(Records from a data collection)
>>
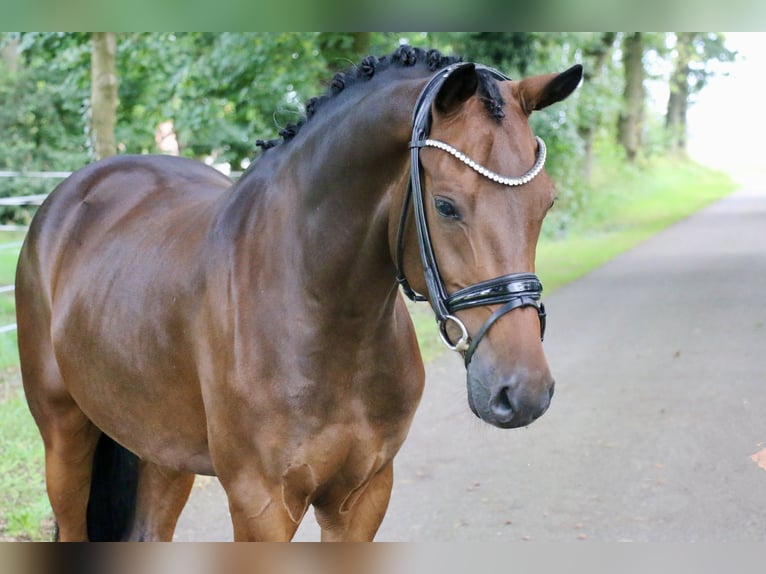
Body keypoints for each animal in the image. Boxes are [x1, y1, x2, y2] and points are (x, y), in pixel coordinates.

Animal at [16, 46, 584, 544]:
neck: (320, 314)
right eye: (445, 205)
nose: (523, 391)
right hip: (64, 436)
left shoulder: (363, 496)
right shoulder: (262, 504)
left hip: (161, 449)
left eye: (546, 202)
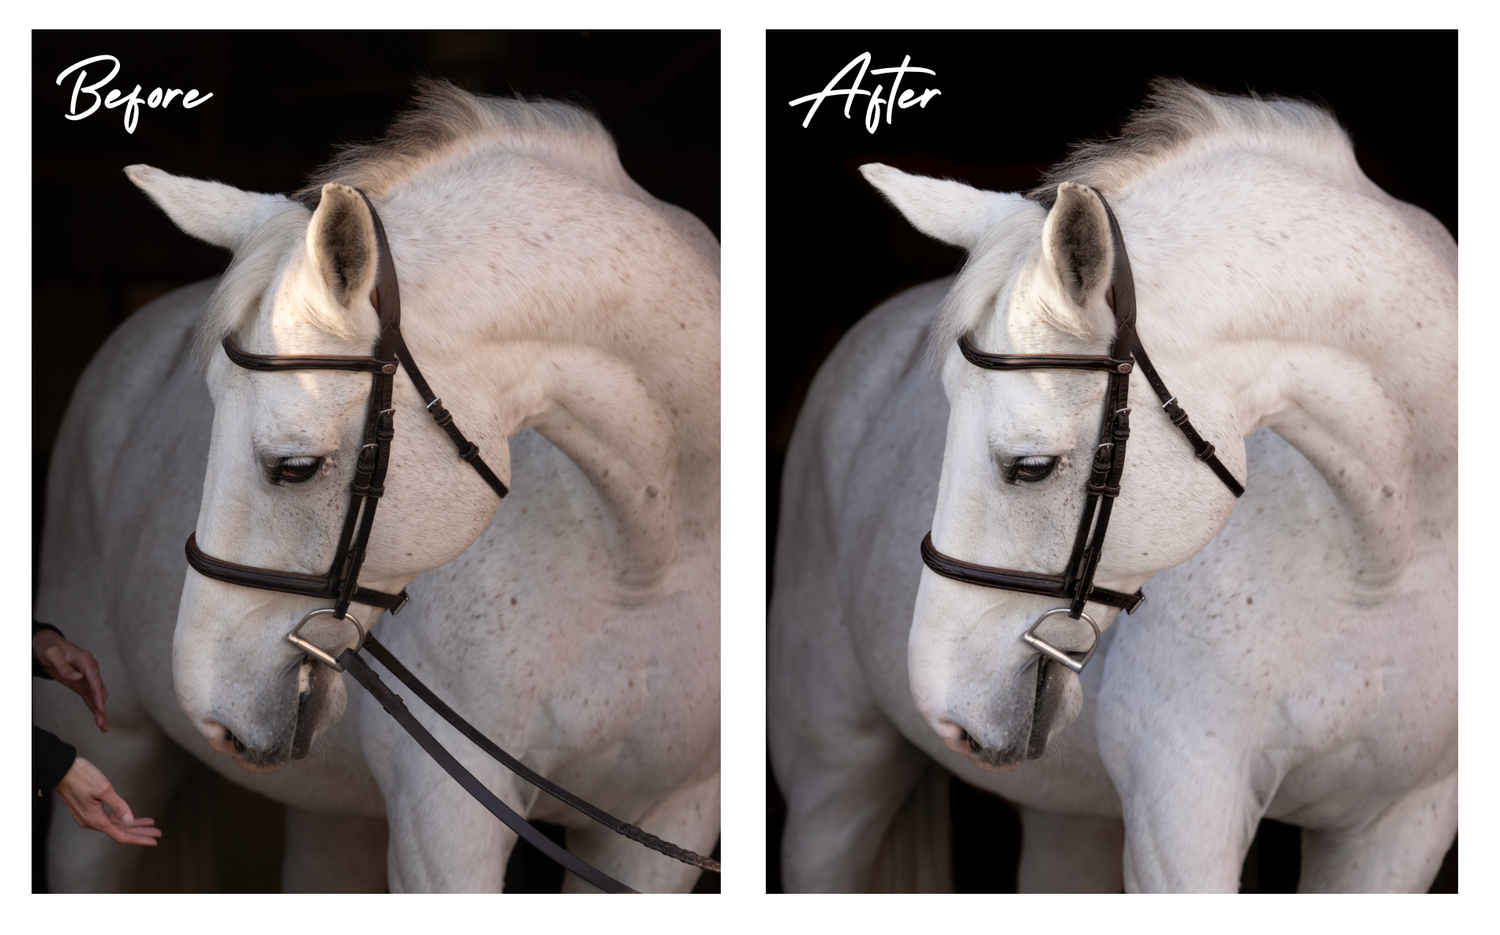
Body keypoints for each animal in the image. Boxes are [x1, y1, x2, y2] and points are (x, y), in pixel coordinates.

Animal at [33, 80, 720, 893]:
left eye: (295, 467)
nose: (211, 712)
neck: (645, 559)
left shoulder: (668, 820)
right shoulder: (445, 825)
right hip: (116, 759)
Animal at [769, 80, 1455, 893]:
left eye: (1030, 466)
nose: (943, 711)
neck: (1382, 560)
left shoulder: (1400, 828)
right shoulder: (1183, 817)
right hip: (836, 777)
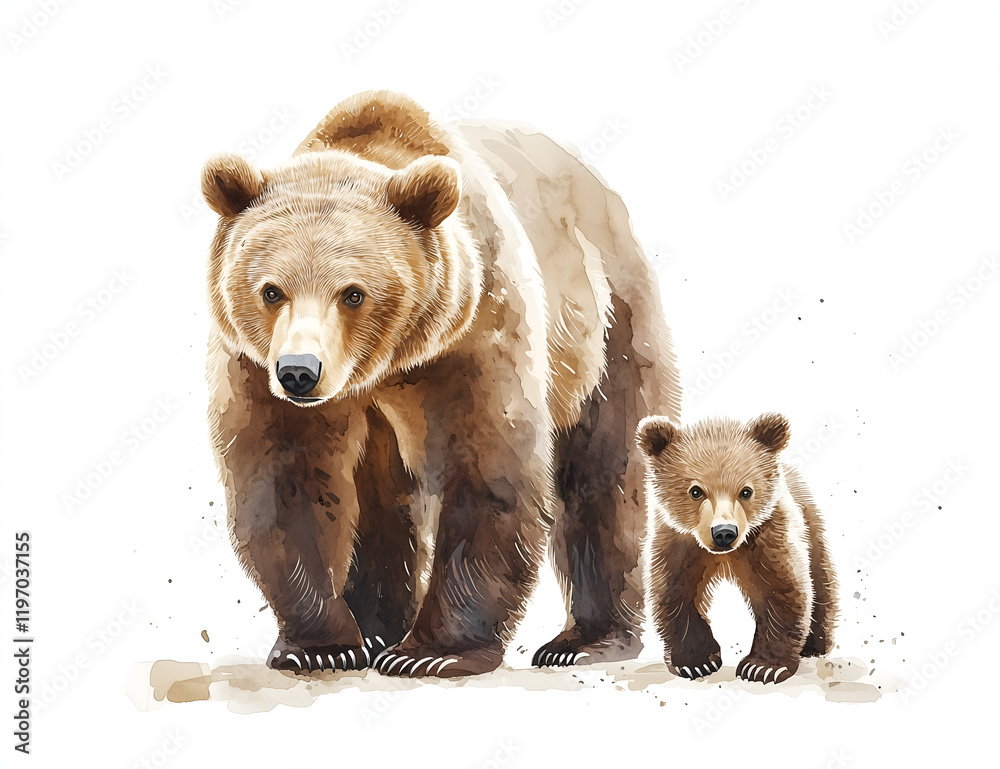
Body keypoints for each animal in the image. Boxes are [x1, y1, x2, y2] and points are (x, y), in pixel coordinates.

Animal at [201, 90, 680, 678]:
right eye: (271, 291)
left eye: (353, 293)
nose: (298, 371)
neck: (382, 367)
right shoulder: (255, 367)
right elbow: (286, 479)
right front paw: (322, 645)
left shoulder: (475, 334)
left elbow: (486, 470)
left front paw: (433, 652)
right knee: (381, 500)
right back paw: (377, 629)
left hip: (611, 320)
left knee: (603, 470)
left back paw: (585, 640)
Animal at [635, 413, 838, 684]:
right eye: (696, 491)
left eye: (746, 491)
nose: (724, 533)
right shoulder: (677, 542)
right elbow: (674, 593)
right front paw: (696, 662)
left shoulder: (769, 535)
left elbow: (783, 590)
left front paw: (762, 667)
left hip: (810, 523)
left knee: (821, 579)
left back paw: (815, 644)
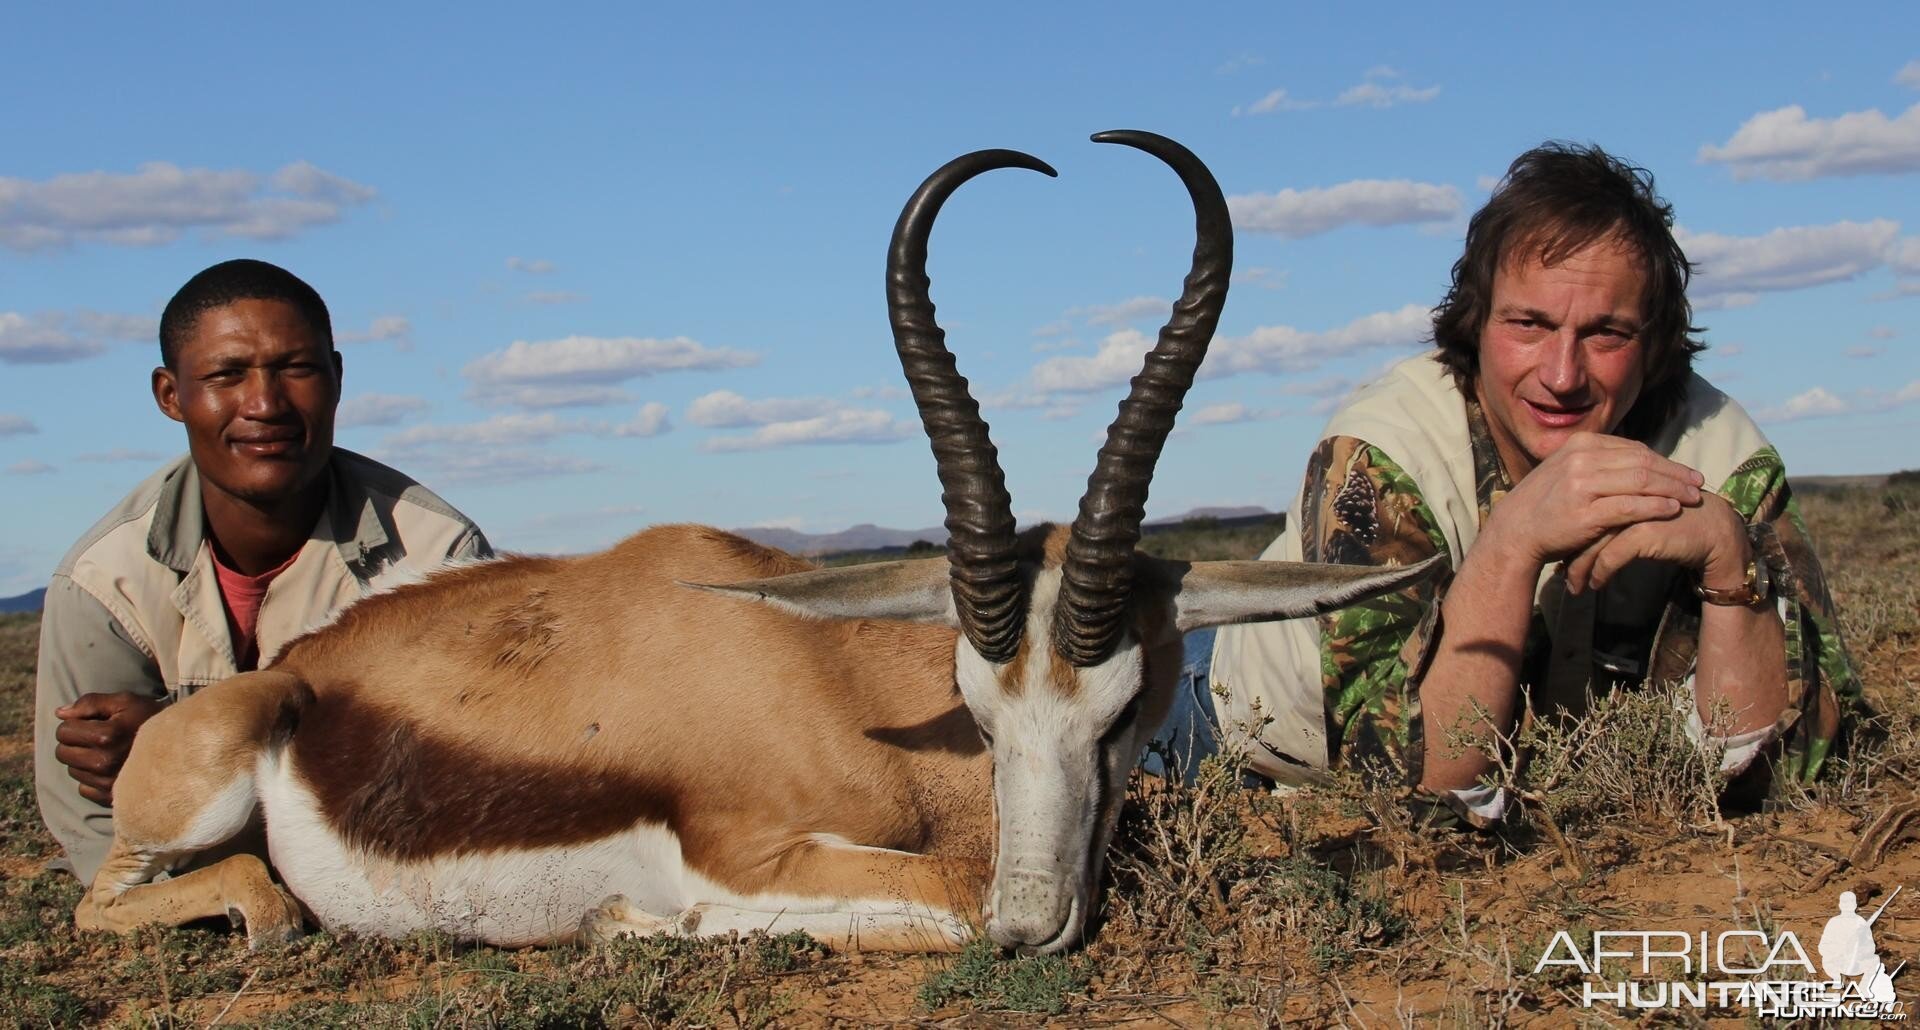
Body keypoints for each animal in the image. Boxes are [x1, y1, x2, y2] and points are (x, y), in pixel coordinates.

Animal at [74, 130, 1436, 956]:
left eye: (1123, 715)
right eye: (980, 712)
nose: (1030, 926)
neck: (833, 686)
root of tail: (299, 678)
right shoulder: (748, 858)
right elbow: (913, 893)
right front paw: (631, 926)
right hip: (179, 813)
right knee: (121, 899)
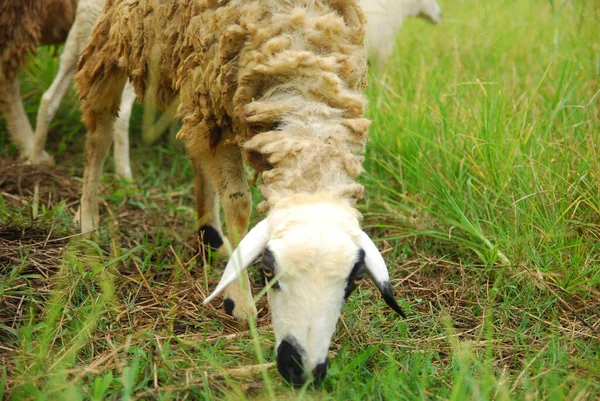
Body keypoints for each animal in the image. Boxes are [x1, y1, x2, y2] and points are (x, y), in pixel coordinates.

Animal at [74, 0, 404, 388]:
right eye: (268, 271)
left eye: (352, 283)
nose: (303, 372)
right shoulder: (217, 104)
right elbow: (238, 203)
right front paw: (241, 303)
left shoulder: (214, 100)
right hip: (112, 40)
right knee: (98, 133)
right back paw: (88, 221)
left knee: (193, 148)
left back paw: (208, 233)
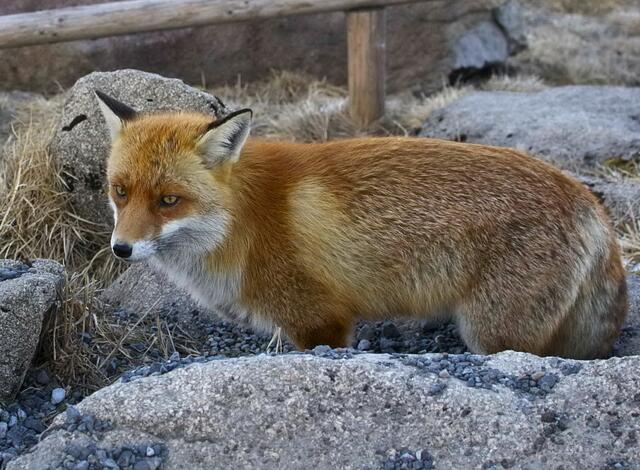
<<
> **Task requirements**
The records above should be reproduced exactly, with the pictures omitted.

> **Result**
Body keypoints for each animal in the image. Boxes are [x1, y1, x2, y2] and points are (x, y), in pixel coordinates.

Animal at [16, 46, 584, 544]:
neck: (320, 314)
right eye: (445, 205)
nose: (523, 391)
right hip: (64, 436)
left shoulder: (363, 496)
right shoulder: (262, 504)
left hip: (161, 449)
left eye: (546, 202)
Body keypoints for each animal in the image. Boxes are [x1, y1, x2, y2] and points are (x, y), in pixel coordinates.

Animal at [33, 80, 720, 893]:
left eye: (295, 467)
nose: (211, 712)
neck: (645, 559)
left shoulder: (668, 820)
right shoulder: (445, 825)
right hip: (116, 759)
Animal at [769, 80, 1455, 893]:
left eye: (1030, 466)
nose: (943, 711)
neck: (1382, 560)
left shoulder: (1400, 828)
right shoulder: (1183, 817)
right hip: (836, 777)
Body keypoints for each animal in the image. Boxes are [x1, y1, x2, y2] and points are (x, y), in pixel coordinates.

Animal at [201, 90, 680, 678]:
right eye: (271, 291)
left eye: (353, 293)
nose: (298, 371)
neck: (382, 367)
right shoulder: (255, 367)
right elbow: (286, 479)
right front paw: (322, 645)
left shoulder: (475, 334)
left elbow: (486, 470)
left front paw: (433, 652)
right knee: (381, 500)
right back paw: (377, 629)
left hip: (611, 320)
left knee: (603, 470)
left back paw: (585, 640)
Animal at [635, 413, 838, 684]:
right eye: (696, 491)
left eye: (746, 491)
nose: (724, 533)
right shoulder: (677, 542)
right elbow: (674, 593)
right front paw: (696, 662)
left shoulder: (769, 535)
left elbow: (783, 590)
left front paw: (762, 667)
left hip: (810, 523)
left knee: (821, 579)
left back paw: (815, 644)
Body keypoints for each animal in the image. Boxes are [x1, y1, x2, y2] and points are (x, y), in pixel coordinates.

Animal at [74, 130, 1436, 956]:
left eye: (1123, 715)
right eye: (980, 712)
nose: (1030, 926)
neck: (833, 686)
root of tail: (299, 678)
right shoulder: (748, 858)
right elbow: (913, 893)
right front paw: (631, 926)
right hip: (179, 813)
right knee: (121, 899)
Body keypoints for each animal in the image. Boxes are [x1, y1, x2, y2] and points are (x, y), in pixel coordinates.

Animal at [74, 0, 404, 388]:
right eye: (268, 271)
left eye: (352, 283)
nose: (303, 372)
right shoulder: (217, 104)
right elbow: (238, 203)
right front paw: (241, 303)
left shoulder: (214, 100)
right hip: (112, 40)
right knee: (98, 133)
right back paw: (88, 221)
left knee: (193, 148)
left back paw: (208, 233)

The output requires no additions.